Thickness design involves the determination of the minimum required CRCP thickness that will produce an acceptable level of stress in the pavement under traffic and environmental loadings. The assumption being that the targeted stress will reduce the potential for punchouts and other structural distresses, while at the same time maintaining an acceptable level of function (e.g., smoothness).
Reduction of stresses in the pavement slab is not only achieved by increasing thickness but by consideration of numerous other factors including:
- High load transfer efficiency – This can be accomplished by keeping transverse cracks tight with the use of an adequate longitudinal steel content to achieve good aggregate interlock. Selecting large size aggregates that are resistant to abrasion will also improve load transfer at the cracks.
- Sufficient lateral support – Tied concrete shoulders or widened lanes that extend beyond the wheelpath into the shoulder at least one foot provide improved lateral sup- port over asphalt shoulders, as well as aid in mitigating punchouts.
- Uniform and stable structural support under the slab – This may be achieved by stabilizing subgrade if swelling is expected and/or by selecting erosion-resistant bases that minimize erosion and pumping of subgrade materials and through accelerated freeze-thaw and wet-dry testing with strength assessment can be demonstrated to have long-term durability.
- Prevention of subgrade or base saturation – This can be achieved by improving drainage features such as selecting non-erodible or permeable moisture insensitive bases.
- Improved concrete structural properties – Although excessively high concrete strengths are not desirable, producing concrete with sufficient strength and a low modulus of elasticity will help in reducing stresses due to traffic loading.
Taking the above measures will minimize potential for punchout development at a minimum required thickness, thus resulting in a more cost-effective design.
In the past, it was common practice by some States to design CRCP thickness based on jointed concrete pavement methodology, and then reduce the thickness by as much as 20 percent to account for the effect of increased load transfer efficiency at the cracks.
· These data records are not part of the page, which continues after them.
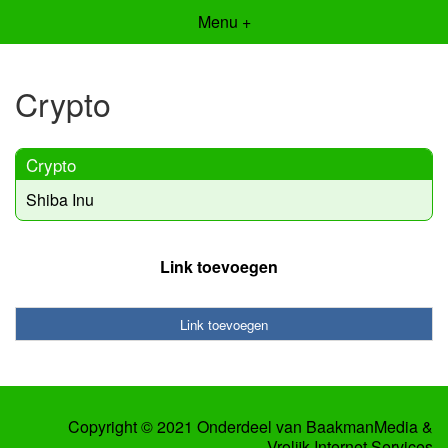
Menu +
Crypto
Crypto
Shiba Inu
Link toevoegen
Link toevoegen
Copyright © 2021 Onderdeel van
BaakmanMedia
&
Vrolijk Internet Services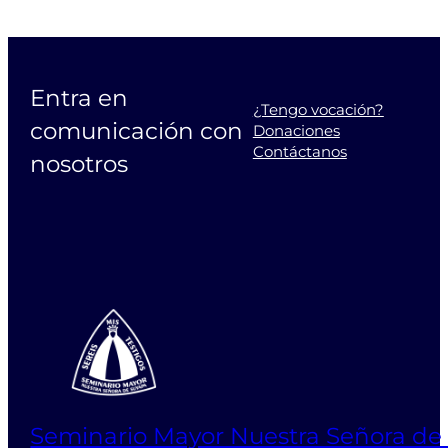
Entra en
¿Tengo vocación?
comunicación con
Donaciones
Contáctanos
nosotros
Seminario Mayor Nuestra Señora de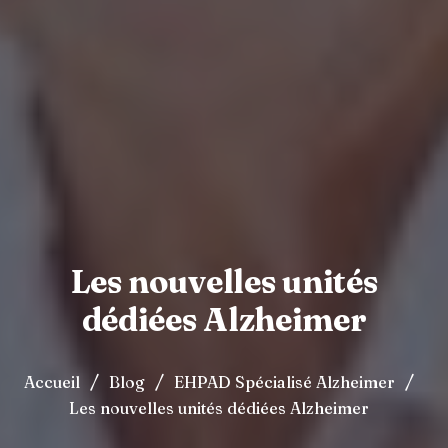
Les nouvelles unités
dédiées Alzheimer
/
/
/
Accueil
Blog
EHPAD Spécialisé Alzheimer
Les nouvelles unités dédiées Alzheimer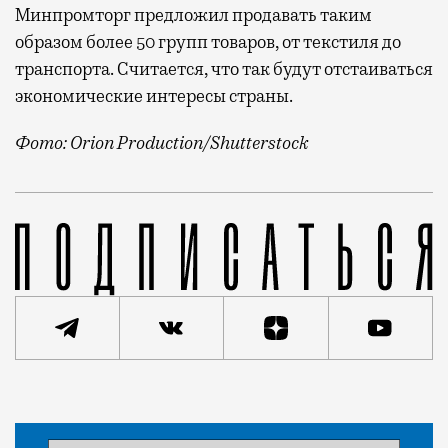
Минпромторг предложил продавать таким
образом более 50 групп товаров, от текстиля до
транспорта. Считается, что так будут отстаиваться
экономические интересы страны.
Фото: Orion Production/Shutterstock
Из-за санкций страну может наводнить дешевый и не
Статья
Редакция Москвич Mag
Город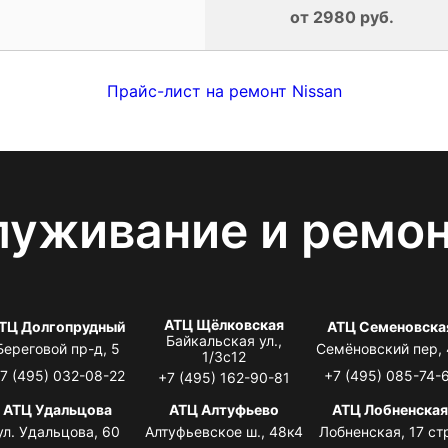
от 2980 руб.
Прайс-лист на ремонт Nissan
луживание и ремо
АТЦ Щёлковская
ТЦ Долгопрудный
АТЦ Семеновска
Байкальская ул.,
Береговой пр-д, 5
Семёновский пер,
1/3с12
7 (495) 032-08-22
+7 (495) 085-74-
+7 (495) 162-90-81
АТЦ Удальцова
АТЦ Алтуфьево
АТЦ Лобненска
ул. Удальцова, 60
Алтуфьевское ш., 48к4
Лобненская, 17 стр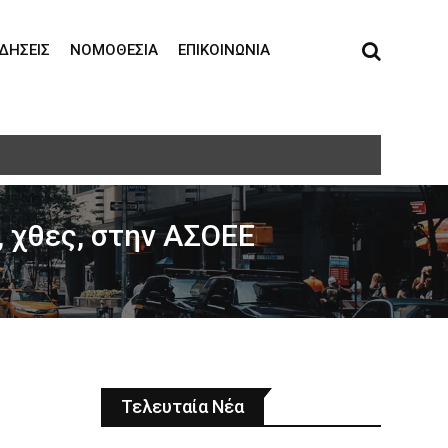
ΙΔΉΣΕΙΣ
ΝΟΜΟΘΕΣΊΑ
ΕΠΙΚΟΙΝΩΝΊΑ
 χθες, στην ΑΣΟΕΕ
Τελευταία Νέα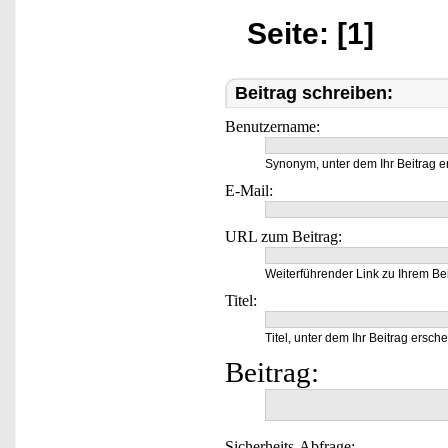
Seite: [1]
Beitrag schreiben:
Benutzername:
Synonym, unter dem Ihr Beitrag e
E-Mail:
URL zum Beitrag:
Weiterführender Link zu Ihrem Bei
Titel:
Titel, unter dem Ihr Beitrag ersche
Beitrag:
Sicherheits-Abfrage: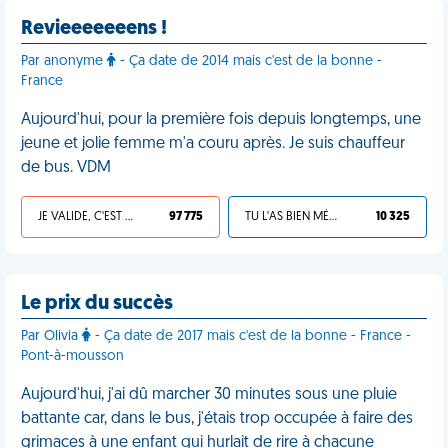
Revieeeeeeens !
Par anonyme
- Ça date de 2014 mais c'est de la bonne -
France
Aujourd'hui, pour la première fois depuis longtemps, une
jeune et jolie femme m'a couru après. Je suis chauffeur
de bus. VDM
JE VALIDE, C'EST UNE VDM
97 775
TU L'AS BIEN MÉRITÉ
10 325
Le prix du succès
Par Olivia
- Ça date de 2017 mais c'est de la bonne - France -
Pont-à-mousson
Aujourd'hui, j'ai dû marcher 30 minutes sous une pluie
battante car, dans le bus, j'étais trop occupée à faire des
grimaces à une enfant qui hurlait de rire à chacune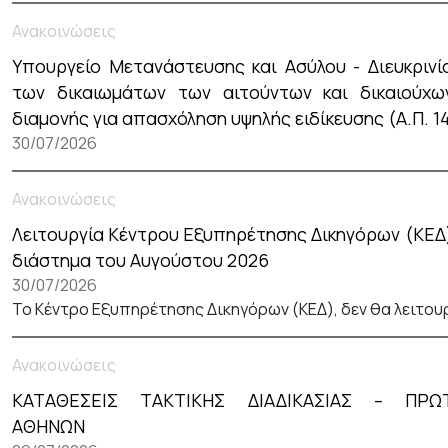
Ανακοινώσεις
Υπουργείο Μετανάστευσης και Ασύλου - Διευκρινί
των δικαιωμάτων των αιτούντων και δικαιούχω
διαμονής για απασχόληση υψηλής ειδίκευσης (Α.Π. 1
30/07/2026
Ανακοινώσεις
Λειτουργία Κέντρου Εξυπηρέτησης Δικηγόρων (ΚΕΔ
διάστημα του Αυγούστου 2026
30/07/2026
Το Κέντρο Εξυπηρέτησης Δικηγόρων (ΚΕΔ), δεν θα λειτου
Ανακοινώσεις
ΚΑΤΑΘΕΣΕΙΣ ΤΑΚΤΙΚΗΣ ΔΙΑΔΙΚΑΣΙΑΣ – ΠΡΩΤ
ΑΘΗΝΩΝ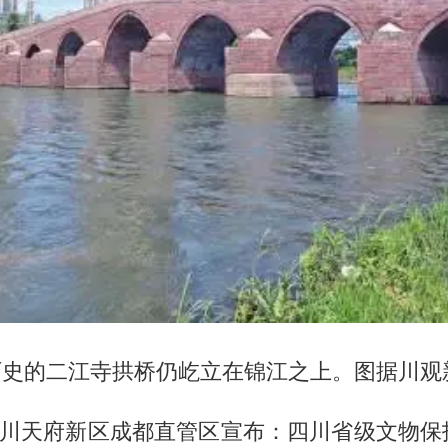
历史的二江寺拱桥仍屹立在锦江之上。图据川观
，四川天府新区成都直管区宣布：四川省级文物保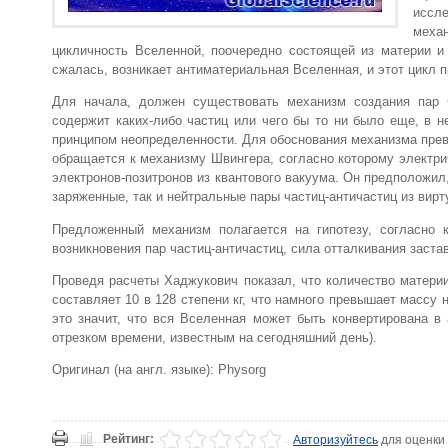
иссле
меха
цикличность Вселенной, поочередно состоящей из материи и
сжалась, возникает антиматериальная Вселенная, и этот цикл 
Для начала, должен существовать механизм создания пар ч
содержит каких-либо частиц или чего бы то ни было еще, в н
принципом неопределенности. Для обоснования механизма прев
обращается к механизму Швингера, согласно которому электри
электронов-позитронов из квантового вакуума. Он предположил
заряженные, так и нейтральные пары частиц-античастиц из вирт
Предложенный механизм полагается на гипотезу, согласно 
возникновения пар частиц-античастиц, сила отталкивания заст
Проведя расчеты Хаджукович показал, что количество материи
составляет 10 в 128 степени кг, что намного превышает массу 
это значит, что вся Вселенная может быть конвертирована 
отрезком времени, известным на сегодняшний день).
Оригинал (на англ. языке): Physorg
Рейтинг:
Авторизуйтесь
для оценки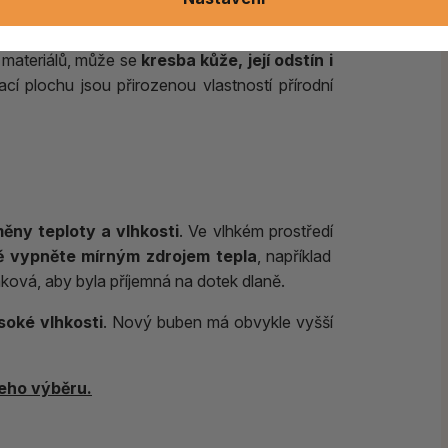
 materiálů, může se
kresba kůže, její odstín i
cí plochu jsou přirozenou vlastností přírodní
měny teploty a vlhkosti
. Ve vlhkém prostředí
ě vypněte
mírným zdrojem tepla
, například
aková, aby byla příjemná na dotek dlaně.
oké vlhkosti
. Nový buben má obvykle vyšší
eho výběru.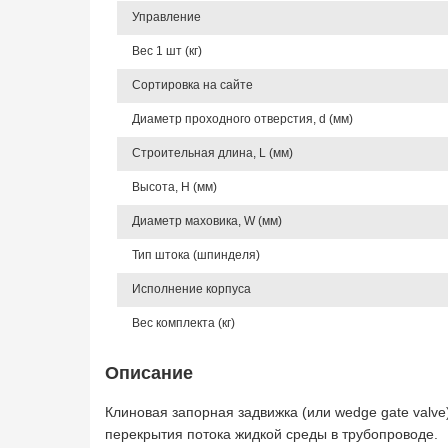
Управление
Вес 1 шт (кг)
Сортировка на сайте
Диаметр проходного отверстия, d (мм)
Строительная длина, L (мм)
Высота, Н (мм)
Диаметр маховика, W (мм)
Тип штока (шпинделя)
Исполнение корпуса
Вес комплекта (кг)
Описание
Клиновая запорная задвижка (или wedge gate valve
перекрытия потока жидкой среды в трубопроводе.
In some cases, this resulted in an under-design, which in turn required expensive maintenance and rehabilitation. As a result, this practice is no longer recommended.(1)Continuously Reinforced Concrete Pavement (FHWA Technical Advisory T 5080.14) Today, typical CRCP thicknesses vary from 7 to 15 in. (178 to 381 mm) depending on the level of traffic and environmental conditions, although most common practice is between 10 and 12 in. (254 to 305 mm).